Stadt Singen präsentiert Wanderausstellung „Orte der Demokratie“
Anfang Mai verwandelt sich der Stadionzaun entlang der Radolfzeller Straße am Hohentwielstadion in eine Open-Air-Galerie: „Deine Orte der Demokratiegeschichte“.
Demokratiegeschichte dort erleben, wo das moderne Leben pulsiert: Anfang Mai verwandelt sich der Stadionzaun entlang der Radolfzeller Straße am Hohentwielstadion in eine Open-Air-Galerie. Die Stadt Singen mit der Singener Kriminalprävention (SKP) präsentiert alle 18 Banner der bundesweiten Wanderausstellung „Deine Orte der Demokratiegeschichte“ und setzt damit ein sichtbares Zeichen für politische Teilhabe und historische Bildung im öffentlichen Raum.
Auch die Hohentwielstadt, mit seinem Hohentwielstadion und dem Fußball, ist eng mit deutscher Geschichte verbunden. Am 5. Juli 1954, einen Tag nach dem „Wunder von Bern“, wurde die deutsche Fußball-Nationalmannschaft auf ihrer Rückreise aus der Schweiz in Singen von ca. 30.000 begeisterten Menschen am Hauptbahnhof empfangen.
Singen war somit ein zentraler Punkt bei der Rückkehr der Mannschaft aus Bern. Der WM-Sieg galt als Balsam für die deutsche Seele und trug zum Aufbau des nationalen Selbstbewusstseins nach dem Krieg bei. Just vier Wochen später, im August 1954, wurde das Hohentwielstadion eingeweiht.

§ **Datenauszüge**
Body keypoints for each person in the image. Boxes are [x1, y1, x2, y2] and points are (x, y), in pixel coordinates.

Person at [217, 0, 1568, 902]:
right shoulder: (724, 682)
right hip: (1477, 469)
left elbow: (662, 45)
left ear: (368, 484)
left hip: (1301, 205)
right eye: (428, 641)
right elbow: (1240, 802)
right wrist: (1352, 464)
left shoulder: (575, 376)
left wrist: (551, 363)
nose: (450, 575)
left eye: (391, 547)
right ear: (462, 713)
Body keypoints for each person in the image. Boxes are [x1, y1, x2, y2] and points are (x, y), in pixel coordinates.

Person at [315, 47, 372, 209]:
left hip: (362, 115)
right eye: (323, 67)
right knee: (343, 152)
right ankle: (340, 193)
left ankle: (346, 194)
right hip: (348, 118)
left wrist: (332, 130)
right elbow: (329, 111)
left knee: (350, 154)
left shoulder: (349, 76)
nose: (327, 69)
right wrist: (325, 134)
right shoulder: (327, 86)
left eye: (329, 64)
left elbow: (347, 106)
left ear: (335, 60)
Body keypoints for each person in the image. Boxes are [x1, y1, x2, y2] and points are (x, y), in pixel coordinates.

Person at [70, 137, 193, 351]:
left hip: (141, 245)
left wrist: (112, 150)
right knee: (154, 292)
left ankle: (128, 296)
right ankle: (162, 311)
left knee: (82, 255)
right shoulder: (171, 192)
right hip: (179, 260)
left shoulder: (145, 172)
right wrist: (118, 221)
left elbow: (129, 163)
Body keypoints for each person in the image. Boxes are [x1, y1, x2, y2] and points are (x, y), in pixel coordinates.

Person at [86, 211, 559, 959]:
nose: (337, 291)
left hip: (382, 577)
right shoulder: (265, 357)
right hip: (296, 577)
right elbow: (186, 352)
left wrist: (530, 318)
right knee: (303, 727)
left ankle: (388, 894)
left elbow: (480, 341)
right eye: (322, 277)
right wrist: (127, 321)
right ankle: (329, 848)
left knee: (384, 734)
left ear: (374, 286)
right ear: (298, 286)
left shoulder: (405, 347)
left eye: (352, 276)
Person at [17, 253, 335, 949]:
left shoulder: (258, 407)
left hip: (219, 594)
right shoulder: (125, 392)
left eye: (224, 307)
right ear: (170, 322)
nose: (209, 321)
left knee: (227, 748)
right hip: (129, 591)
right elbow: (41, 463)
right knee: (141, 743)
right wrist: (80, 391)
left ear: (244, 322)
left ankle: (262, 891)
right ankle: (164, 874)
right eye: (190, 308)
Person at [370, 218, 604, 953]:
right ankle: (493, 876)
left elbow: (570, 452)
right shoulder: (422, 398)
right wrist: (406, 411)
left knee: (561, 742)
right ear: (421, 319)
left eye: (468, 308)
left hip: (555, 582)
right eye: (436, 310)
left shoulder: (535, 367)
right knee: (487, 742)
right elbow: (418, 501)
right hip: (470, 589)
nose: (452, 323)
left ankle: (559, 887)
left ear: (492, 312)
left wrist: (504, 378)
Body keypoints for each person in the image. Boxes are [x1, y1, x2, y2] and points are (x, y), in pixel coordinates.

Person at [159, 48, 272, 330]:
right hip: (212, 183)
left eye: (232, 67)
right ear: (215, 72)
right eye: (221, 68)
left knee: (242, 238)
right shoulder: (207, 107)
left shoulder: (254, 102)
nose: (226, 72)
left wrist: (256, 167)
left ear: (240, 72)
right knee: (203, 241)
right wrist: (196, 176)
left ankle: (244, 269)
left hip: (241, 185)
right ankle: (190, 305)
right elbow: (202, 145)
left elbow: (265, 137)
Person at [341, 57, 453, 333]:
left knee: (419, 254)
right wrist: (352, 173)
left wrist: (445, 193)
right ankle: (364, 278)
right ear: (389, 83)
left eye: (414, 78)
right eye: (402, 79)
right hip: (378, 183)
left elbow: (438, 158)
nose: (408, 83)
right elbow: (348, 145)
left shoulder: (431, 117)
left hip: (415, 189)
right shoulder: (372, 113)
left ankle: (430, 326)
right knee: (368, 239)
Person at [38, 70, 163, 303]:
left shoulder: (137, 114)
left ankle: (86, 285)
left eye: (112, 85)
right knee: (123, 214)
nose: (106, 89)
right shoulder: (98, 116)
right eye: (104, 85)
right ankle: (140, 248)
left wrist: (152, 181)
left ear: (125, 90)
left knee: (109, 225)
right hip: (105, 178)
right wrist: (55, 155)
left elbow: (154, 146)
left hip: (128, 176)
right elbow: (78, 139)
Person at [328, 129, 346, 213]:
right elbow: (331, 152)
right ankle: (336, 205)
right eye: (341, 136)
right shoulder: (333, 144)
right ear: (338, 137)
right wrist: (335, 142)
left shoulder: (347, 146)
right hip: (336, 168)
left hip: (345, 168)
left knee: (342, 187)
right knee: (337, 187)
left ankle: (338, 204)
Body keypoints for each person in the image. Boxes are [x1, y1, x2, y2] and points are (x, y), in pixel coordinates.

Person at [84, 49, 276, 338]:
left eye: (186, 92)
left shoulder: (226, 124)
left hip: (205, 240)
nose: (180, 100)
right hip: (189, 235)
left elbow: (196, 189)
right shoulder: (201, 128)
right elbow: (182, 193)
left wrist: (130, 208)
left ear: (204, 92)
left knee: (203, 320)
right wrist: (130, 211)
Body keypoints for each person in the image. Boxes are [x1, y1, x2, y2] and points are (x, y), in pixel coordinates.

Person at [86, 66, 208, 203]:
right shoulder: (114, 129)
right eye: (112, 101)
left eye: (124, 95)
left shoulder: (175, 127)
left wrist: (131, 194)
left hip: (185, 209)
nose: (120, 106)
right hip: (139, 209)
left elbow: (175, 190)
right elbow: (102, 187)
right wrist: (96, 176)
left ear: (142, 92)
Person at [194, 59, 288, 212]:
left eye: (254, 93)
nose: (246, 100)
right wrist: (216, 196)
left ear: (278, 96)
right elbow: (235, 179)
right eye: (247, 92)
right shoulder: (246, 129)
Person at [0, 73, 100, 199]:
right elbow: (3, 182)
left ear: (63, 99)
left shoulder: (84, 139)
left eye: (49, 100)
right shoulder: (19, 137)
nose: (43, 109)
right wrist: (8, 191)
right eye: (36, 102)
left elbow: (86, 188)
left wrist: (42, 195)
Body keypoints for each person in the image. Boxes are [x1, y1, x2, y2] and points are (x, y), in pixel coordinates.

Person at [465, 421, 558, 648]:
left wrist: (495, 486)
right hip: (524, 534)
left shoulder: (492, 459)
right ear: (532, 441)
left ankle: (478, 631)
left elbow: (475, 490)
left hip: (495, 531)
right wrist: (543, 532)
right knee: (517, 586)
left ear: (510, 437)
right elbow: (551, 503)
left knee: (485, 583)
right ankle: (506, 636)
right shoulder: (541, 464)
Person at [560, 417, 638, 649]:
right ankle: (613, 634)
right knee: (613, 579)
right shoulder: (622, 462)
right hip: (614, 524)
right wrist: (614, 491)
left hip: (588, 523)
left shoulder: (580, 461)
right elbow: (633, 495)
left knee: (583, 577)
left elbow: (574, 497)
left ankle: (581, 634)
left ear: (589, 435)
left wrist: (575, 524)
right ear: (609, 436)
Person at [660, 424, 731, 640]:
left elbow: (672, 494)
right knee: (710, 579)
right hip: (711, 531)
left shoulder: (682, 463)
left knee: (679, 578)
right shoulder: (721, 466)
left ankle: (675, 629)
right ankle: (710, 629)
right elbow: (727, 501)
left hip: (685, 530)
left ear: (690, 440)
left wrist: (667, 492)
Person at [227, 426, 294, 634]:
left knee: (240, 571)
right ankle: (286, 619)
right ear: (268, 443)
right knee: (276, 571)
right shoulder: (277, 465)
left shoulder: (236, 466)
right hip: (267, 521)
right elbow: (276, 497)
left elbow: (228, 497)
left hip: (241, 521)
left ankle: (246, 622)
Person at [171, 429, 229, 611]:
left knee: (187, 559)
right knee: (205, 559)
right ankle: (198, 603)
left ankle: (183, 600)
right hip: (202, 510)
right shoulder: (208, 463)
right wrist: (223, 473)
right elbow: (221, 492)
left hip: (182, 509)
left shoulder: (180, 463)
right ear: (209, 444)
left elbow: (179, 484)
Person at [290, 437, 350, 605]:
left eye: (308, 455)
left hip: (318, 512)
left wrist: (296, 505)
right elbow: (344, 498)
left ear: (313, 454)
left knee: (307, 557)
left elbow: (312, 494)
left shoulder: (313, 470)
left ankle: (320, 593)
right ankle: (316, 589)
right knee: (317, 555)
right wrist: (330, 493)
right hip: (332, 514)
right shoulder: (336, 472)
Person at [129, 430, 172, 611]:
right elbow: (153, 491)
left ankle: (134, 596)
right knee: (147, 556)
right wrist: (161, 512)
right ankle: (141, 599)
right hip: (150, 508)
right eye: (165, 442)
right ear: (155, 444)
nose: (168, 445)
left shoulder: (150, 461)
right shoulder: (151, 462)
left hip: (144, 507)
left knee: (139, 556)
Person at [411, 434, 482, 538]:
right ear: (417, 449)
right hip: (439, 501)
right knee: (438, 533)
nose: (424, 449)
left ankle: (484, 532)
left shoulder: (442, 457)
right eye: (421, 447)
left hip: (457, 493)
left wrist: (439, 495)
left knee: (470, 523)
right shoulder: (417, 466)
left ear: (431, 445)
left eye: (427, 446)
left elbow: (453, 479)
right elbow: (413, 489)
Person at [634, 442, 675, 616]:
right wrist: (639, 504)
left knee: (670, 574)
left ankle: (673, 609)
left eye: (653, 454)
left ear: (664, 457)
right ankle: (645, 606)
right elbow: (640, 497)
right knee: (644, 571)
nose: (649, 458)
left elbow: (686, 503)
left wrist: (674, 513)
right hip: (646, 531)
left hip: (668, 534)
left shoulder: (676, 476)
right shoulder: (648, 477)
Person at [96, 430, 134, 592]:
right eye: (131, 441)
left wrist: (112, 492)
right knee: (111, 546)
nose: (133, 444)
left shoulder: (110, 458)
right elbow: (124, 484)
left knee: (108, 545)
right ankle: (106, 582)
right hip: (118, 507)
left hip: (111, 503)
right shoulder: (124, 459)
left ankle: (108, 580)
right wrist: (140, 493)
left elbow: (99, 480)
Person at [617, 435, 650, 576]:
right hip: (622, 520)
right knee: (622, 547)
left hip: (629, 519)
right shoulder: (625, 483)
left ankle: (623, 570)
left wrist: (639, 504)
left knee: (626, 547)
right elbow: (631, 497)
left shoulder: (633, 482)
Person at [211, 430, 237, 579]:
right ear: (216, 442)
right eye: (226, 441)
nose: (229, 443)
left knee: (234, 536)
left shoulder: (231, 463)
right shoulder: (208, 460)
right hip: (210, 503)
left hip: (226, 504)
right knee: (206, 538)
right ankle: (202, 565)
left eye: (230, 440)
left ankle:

§ **Aufgaben**
1. Wie viele Menschen haben laut dem Text über die Demokratie-Ausstellung in Singen die Nationalmannschaft am Hauptbahnhof empfangen?
2. Setze den Text über die Demokratie-Ausstellung in Singen nach seinem letzten Satz fort.
Die Liste ist eigenständiges Material und gehört nicht zum Text.

§ **Antworten**
1. Ungefähr 30.000 Menschen.

2.
Ein starkes Signal für Singen
Oberbürgermeister Bernd Häusler unterstreicht die Bedeutung der Aktion: „Demokratie ist keine Selbstverständlichkeit, sondern ein fortwährender Prozess, der Sichtbarkeit braucht. Indem wir diese 18 Meilensteine unserer Geschichte direkt an die Radolfzeller Straße bringen, machen wir Bildung barrierefrei zugänglich.“
Geschichte zum Mitnehmen im Vorbeigehen
Statt in geschlossenen Museumsräumen begegnet die Ausstellung den Menschen direkt im Alltag. Auf den großformatigen Bannern werden zentrale Schauplätze der deutschen Demokratiegeschichte lebendig – von der Frankfurter Paulskirche als die Wiege der Demokratie, bis hin zu lokalen Aufbrüchen. Die Zaunplanen verbinden historische Meilensteine mit der Frage: Was bedeutet Demokratie heute für uns?
Die Ausstellung wurde von der Stiftung Orte der deutschen Demokratiegeschichte erarbeitet und zur Verfügung gestellt.